Quang Hieu Pham,Hoang Ngo,Anh Tuan Luu,Dat Quoc Nguyen
2024-10-21
Abstract:Retrieval-augmented generation (RAG) methods are viable solutions for addressing the static memory limits of pre-trained language models. Nevertheless, encountering conflicting sources of information within the retrieval context is an inevitable practical challenge. In such situations, the language models are recommended to transparently inform users about the conflicts rather than autonomously deciding what to present based on their inherent biases. To analyze how current large language models (LLMs) align with our recommendation, we introduce WhoQA, a public benchmark dataset to examine model's behavior in knowledge conflict situations. We induce conflicts by asking about a common property among entities having the same name, resulting in questions with up to 8 distinctive answers. WhoQA evaluation set includes 5K questions across 13 Wikidata property types and 150K Wikipedia entities. Our experiments show that despite the simplicity of WhoQA questions, knowledge conflicts significantly degrades LLMs' performance in RAG settings.

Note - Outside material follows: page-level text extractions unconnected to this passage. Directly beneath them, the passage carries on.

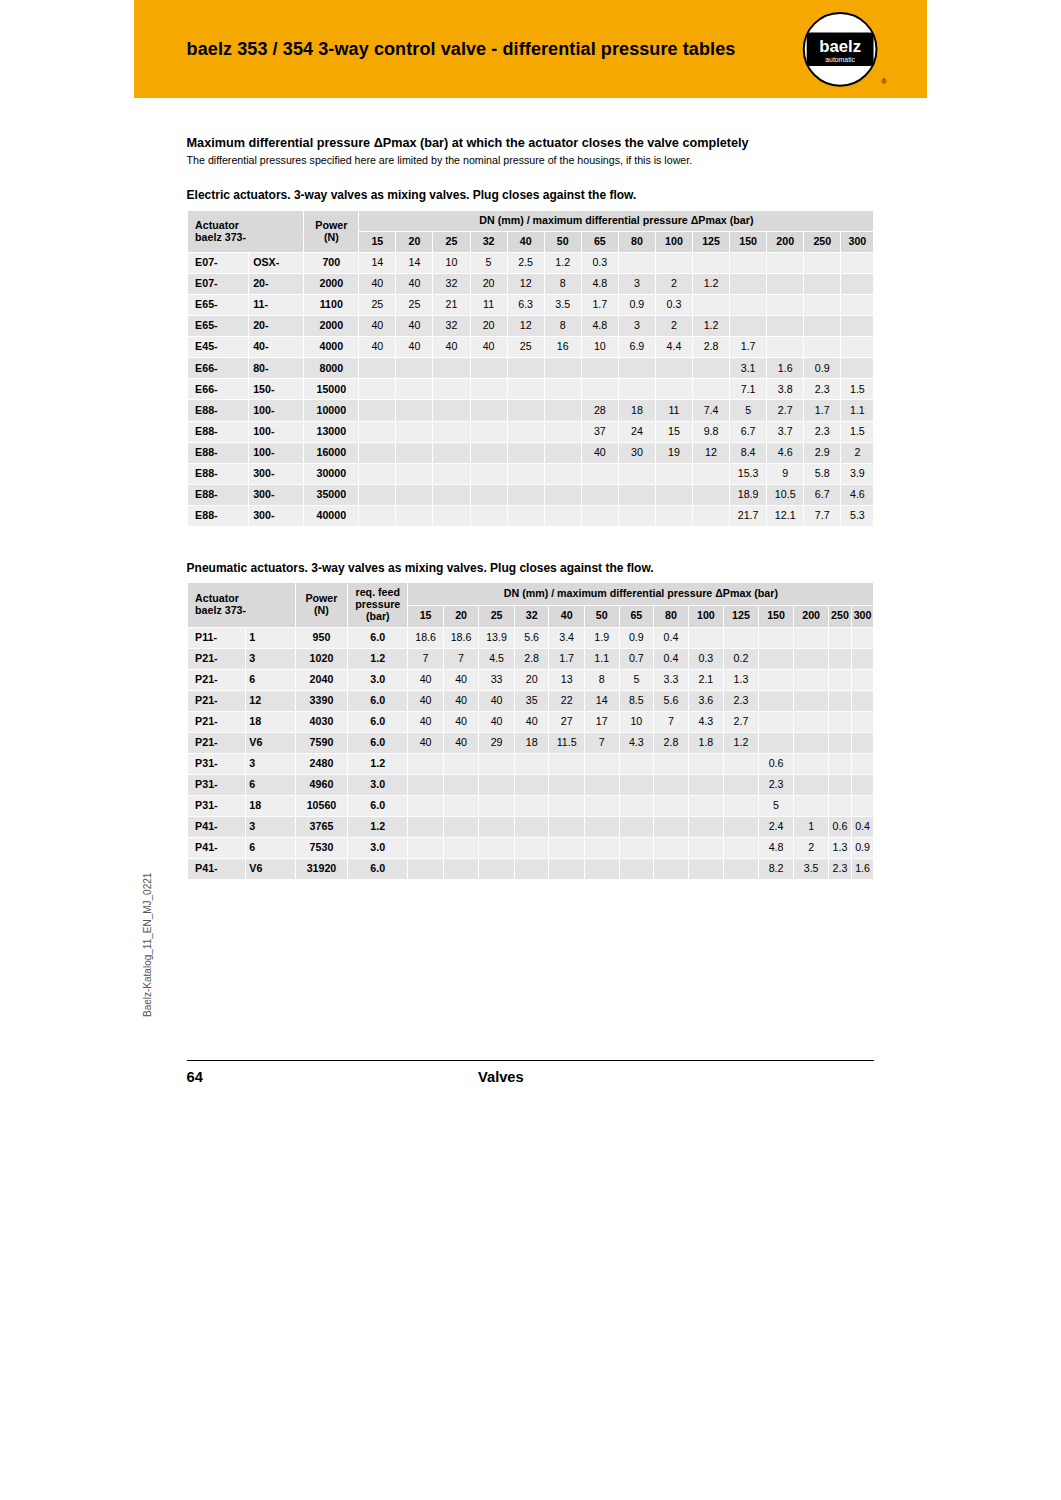baelz 353 / 354 3-way control valve - differential pressure tables
baelz automatic ®
Maximum differential pressure ΔPmax (bar) at which the actuator closes the valve completely
The differential pressures specified here are limited by the nominal pressure of the housings, if this is lower.
Electric actuators. 3-way valves as mixing valves. Plug closes against the flow.
| Actuator baelz 373- | Power (N) | DN (mm) / maximum differential pressure ΔPmax (bar) |
| --- | --- | --- |
| 15 | 20 | 25 | 32 | 40 | 50 | 65 | 80 | 100 | 125 | 150 | 200 | 250 | 300 |
| E07- | OSX- | 700 | 14 | 14 | 10 | 5 | 2.5 | 1.2 | 0.3 | | | | | | | |
| E07- | 20- | 2000 | 40 | 40 | 32 | 20 | 12 | 8 | 4.8 | 3 | 2 | 1.2 | | | | |
| E65- | 11- | 1100 | 25 | 25 | 21 | 11 | 6.3 | 3.5 | 1.7 | 0.9 | 0.3 | | | | | |
| E65- | 20- | 2000 | 40 | 40 | 32 | 20 | 12 | 8 | 4.8 | 3 | 2 | 1.2 | | | | |
| E45- | 40- | 4000 | 40 | 40 | 40 | 40 | 25 | 16 | 10 | 6.9 | 4.4 | 2.8 | 1.7 | | | |
| E66- | 80- | 8000 | | | | | | | | | | | 3.1 | 1.6 | 0.9 | |
| E66- | 150- | 15000 | | | | | | | | | | | 7.1 | 3.8 | 2.3 | 1.5 |
| E88- | 100- | 10000 | | | | | | | 28 | 18 | 11 | 7.4 | 5 | 2.7 | 1.7 | 1.1 |
| E88- | 100- | 13000 | | | | | | | 37 | 24 | 15 | 9.8 | 6.7 | 3.7 | 2.3 | 1.5 |
| E88- | 100- | 16000 | | | | | | | 40 | 30 | 19 | 12 | 8.4 | 4.6 | 2.9 | 2 |
| E88- | 300- | 30000 | | | | | | | | | | | 15.3 | 9 | 5.8 | 3.9 |
| E88- | 300- | 35000 | | | | | | | | | | | 18.9 | 10.5 | 6.7 | 4.6 |
| E88- | 300- | 40000 | | | | | | | | | | | 21.7 | 12.1 | 7.7 | 5.3 |
Pneumatic actuators. 3-way valves as mixing valves. Plug closes against the flow.
| Actuator baelz 373- | Power (N) | req. feed pressure (bar) | DN (mm) / maximum differential pressure ΔPmax (bar) |
| --- | --- | --- | --- |
| 15 | 20 | 25 | 32 | 40 | 50 | 65 | 80 | 100 | 125 | 150 | 200 | 250 | 300 |
| P11- | 1 | 950 | 6.0 | 18.6 | 18.6 | 13.9 | 5.6 | 3.4 | 1.9 | 0.9 | 0.4 | | | | | | |
| P21- | 3 | 1020 | 1.2 | 7 | 7 | 4.5 | 2.8 | 1.7 | 1.1 | 0.7 | 0.4 | 0.3 | 0.2 | | | | |
| P21- | 6 | 2040 | 3.0 | 40 | 40 | 33 | 20 | 13 | 8 | 5 | 3.3 | 2.1 | 1.3 | | | | |
| P21- | 12 | 3390 | 6.0 | 40 | 40 | 40 | 35 | 22 | 14 | 8.5 | 5.6 | 3.6 | 2.3 | | | | |
| P21- | 18 | 4030 | 6.0 | 40 | 40 | 40 | 40 | 27 | 17 | 10 | 7 | 4.3 | 2.7 | | | | |
| P21- | V6 | 7590 | 6.0 | 40 | 40 | 29 | 18 | 11.5 | 7 | 4.3 | 2.8 | 1.8 | 1.2 | | | | |
| P31- | 3 | 2480 | 1.2 | | | | | | | | | | | 0.6 | | | |
| P31- | 6 | 4960 | 3.0 | | | | | | | | | | | 2.3 | | | |
| P31- | 18 | 10560 | 6.0 | | | | | | | | | | | 5 | | | |
| P41- | 3 | 3765 | 1.2 | | | | | | | | | | | 2.4 | 1 | 0.6 | 0.4 |
| P41- | 6 | 7530 | 3.0 | | | | | | | | | | | 4.8 | 2 | 1.3 | 0.9 |
| P41- | V6 | 31920 | 6.0 | | | | | | | | | | | 8.2 | 3.5 | 2.3 | 1.6 |
Baelz-Katalog_11_EN_MJ_0221
64
Valves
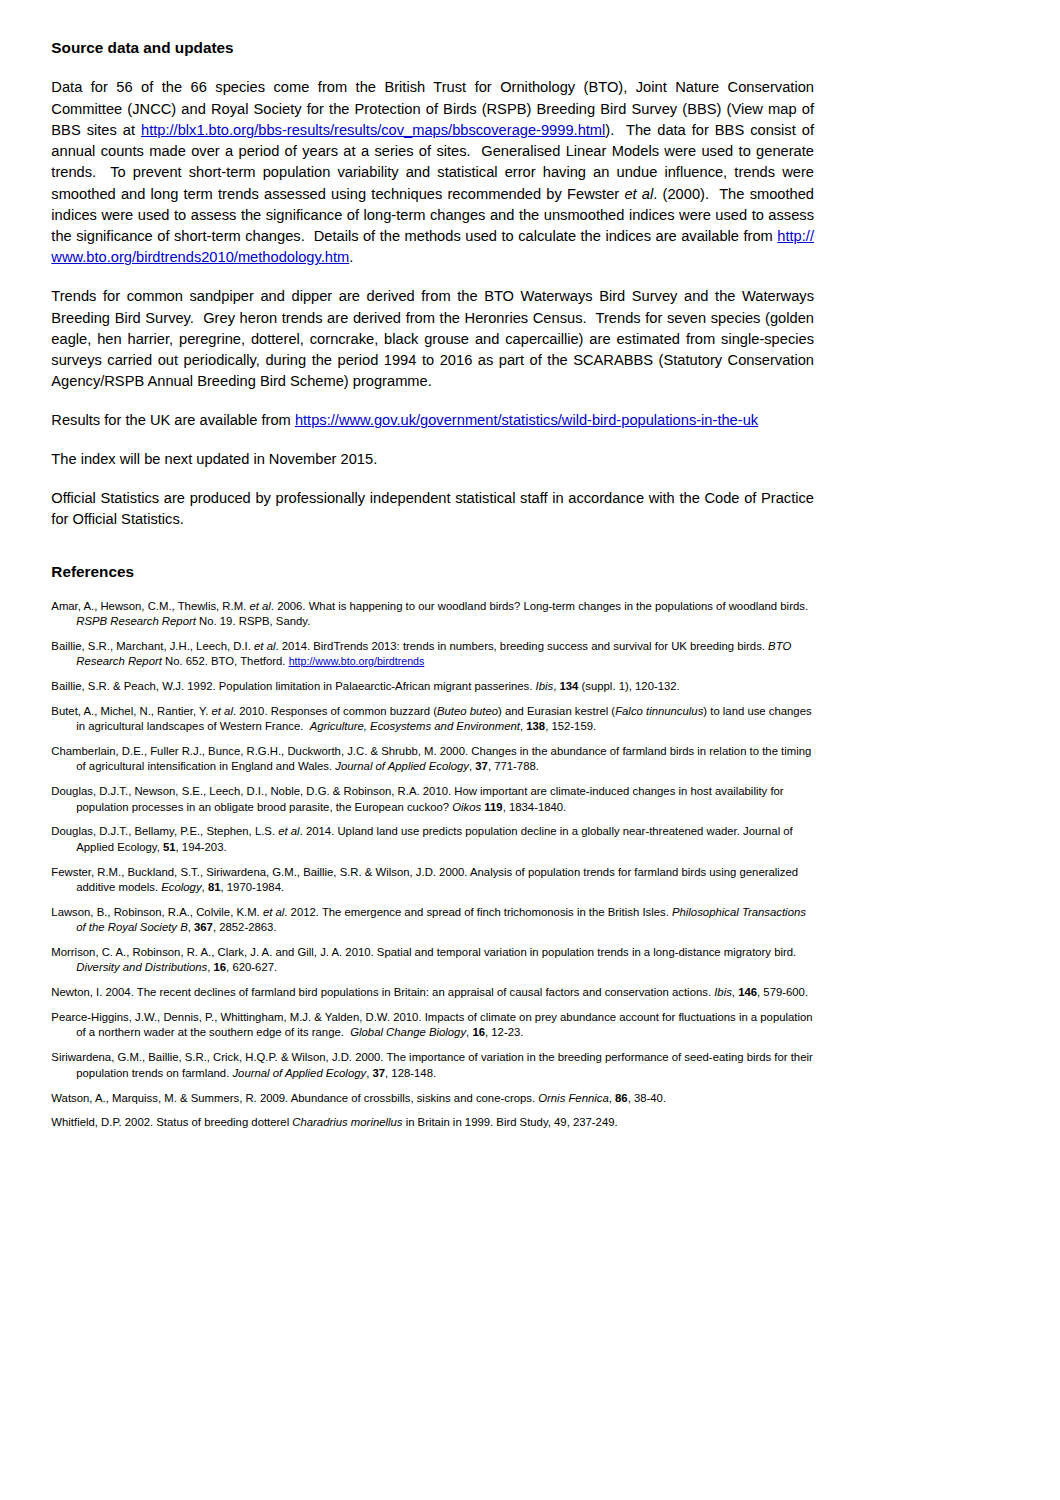Source data and updates
Data for 56 of the 66 species come from the British Trust for Ornithology (BTO), Joint Nature Conservation Committee (JNCC) and Royal Society for the Protection of Birds (RSPB) Breeding Bird Survey (BBS) (View map of BBS sites at http://blx1.bto.org/bbs-results/results/cov_maps/bbscoverage-9999.html). The data for BBS consist of annual counts made over a period of years at a series of sites. Generalised Linear Models were used to generate trends. To prevent short-term population variability and statistical error having an undue influence, trends were smoothed and long term trends assessed using techniques recommended by Fewster et al. (2000). The smoothed indices were used to assess the significance of long-term changes and the unsmoothed indices were used to assess the significance of short-term changes. Details of the methods used to calculate the indices are available from http://www.bto.org/birdtrends2010/methodology.htm.
Trends for common sandpiper and dipper are derived from the BTO Waterways Bird Survey and the Waterways Breeding Bird Survey. Grey heron trends are derived from the Heronries Census. Trends for seven species (golden eagle, hen harrier, peregrine, dotterel, corncrake, black grouse and capercaillie) are estimated from single-species surveys carried out periodically, during the period 1994 to 2016 as part of the SCARABBS (Statutory Conservation Agency/RSPB Annual Breeding Bird Scheme) programme.
Results for the UK are available from https://www.gov.uk/government/statistics/wild-bird-populations-in-the-uk
The index will be next updated in November 2015.
Official Statistics are produced by professionally independent statistical staff in accordance with the Code of Practice for Official Statistics.
References
Amar, A., Hewson, C.M., Thewlis, R.M. et al. 2006. What is happening to our woodland birds? Long-term changes in the populations of woodland birds. RSPB Research Report No. 19. RSPB, Sandy.
Baillie, S.R., Marchant, J.H., Leech, D.I. et al. 2014. BirdTrends 2013: trends in numbers, breeding success and survival for UK breeding birds. BTO Research Report No. 652. BTO, Thetford. http://www.bto.org/birdtrends
Baillie, S.R. & Peach, W.J. 1992. Population limitation in Palaearctic-African migrant passerines. Ibis, 134 (suppl. 1), 120-132.
Butet, A., Michel, N., Rantier, Y. et al. 2010. Responses of common buzzard (Buteo buteo) and Eurasian kestrel (Falco tinnunculus) to land use changes in agricultural landscapes of Western France. Agriculture, Ecosystems and Environment, 138, 152-159.
Chamberlain, D.E., Fuller R.J., Bunce, R.G.H., Duckworth, J.C. & Shrubb, M. 2000. Changes in the abundance of farmland birds in relation to the timing of agricultural intensification in England and Wales. Journal of Applied Ecology, 37, 771-788.
Douglas, D.J.T., Newson, S.E., Leech, D.I., Noble, D.G. & Robinson, R.A. 2010. How important are climate-induced changes in host availability for population processes in an obligate brood parasite, the European cuckoo? Oikos 119, 1834-1840.
Douglas, D.J.T., Bellamy, P.E., Stephen, L.S. et al. 2014. Upland land use predicts population decline in a globally near-threatened wader. Journal of Applied Ecology, 51, 194-203.
Fewster, R.M., Buckland, S.T., Siriwardena, G.M., Baillie, S.R. & Wilson, J.D. 2000. Analysis of population trends for farmland birds using generalized additive models. Ecology, 81, 1970-1984.
Lawson, B., Robinson, R.A., Colvile, K.M. et al. 2012. The emergence and spread of finch trichomonosis in the British Isles. Philosophical Transactions of the Royal Society B, 367, 2852-2863.
Morrison, C. A., Robinson, R. A., Clark, J. A. and Gill, J. A. 2010. Spatial and temporal variation in population trends in a long-distance migratory bird. Diversity and Distributions, 16, 620-627.
Newton, I. 2004. The recent declines of farmland bird populations in Britain: an appraisal of causal factors and conservation actions. Ibis, 146, 579-600.
Pearce-Higgins, J.W., Dennis, P., Whittingham, M.J. & Yalden, D.W. 2010. Impacts of climate on prey abundance account for fluctuations in a population of a northern wader at the southern edge of its range. Global Change Biology, 16, 12-23.
Siriwardena, G.M., Baillie, S.R., Crick, H.Q.P. & Wilson, J.D. 2000. The importance of variation in the breeding performance of seed-eating birds for their population trends on farmland. Journal of Applied Ecology, 37, 128-148.
Watson, A., Marquiss, M. & Summers, R. 2009. Abundance of crossbills, siskins and cone-crops. Ornis Fennica, 86, 38-40.
Whitfield, D.P. 2002. Status of breeding dotterel Charadrius morinellus in Britain in 1999. Bird Study, 49, 237-249.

Computation and Language,Artificial Intelligence,Information Retrieval
What problem does this paper attempt to address?
The paper attempts to address the issue of how large language models (LLMs) handle and present information in the context of knowledge conflicts. Specifically, the paper focuses on whether LLMs can transparently inform users of these conflicts when multiple entities with the same name have different attributes, rather than autonomously deciding which information to present based on their own biases. To investigate this issue, the authors constructed a public benchmark dataset called WhoQA to evaluate the performance of LLMs in situations of knowledge conflict. The WhoQA dataset induces knowledge conflicts by posing questions about shared attributes of entities with the same name, with each question potentially having 2 to 8 different answers. The dataset includes 5,152 questions, involving 13 types of Wikidata properties and 150,000 Wikipedia entities. The main contributions of the paper include: 1. **Highlighting the prevalence of knowledge conflicts in real-world scenarios** and manually constructing an evaluation set containing 5,152 questions and their supporting evidence as a gold standard benchmark. 2. **Conducting extensive experiments** using powerful LLMs for testing, with results showing that knowledge conflicts pose significant challenges to LLMs' performance, potentially leading to misleading or biased outcomes. 3. **Publicly releasing the WhoQA dataset** to facilitate future research in the field of knowledge conflicts in LLMs. Through this work, the authors hope to promote greater transparency in LLMs when handling knowledge conflicts, thereby improving the quality of user decision-making.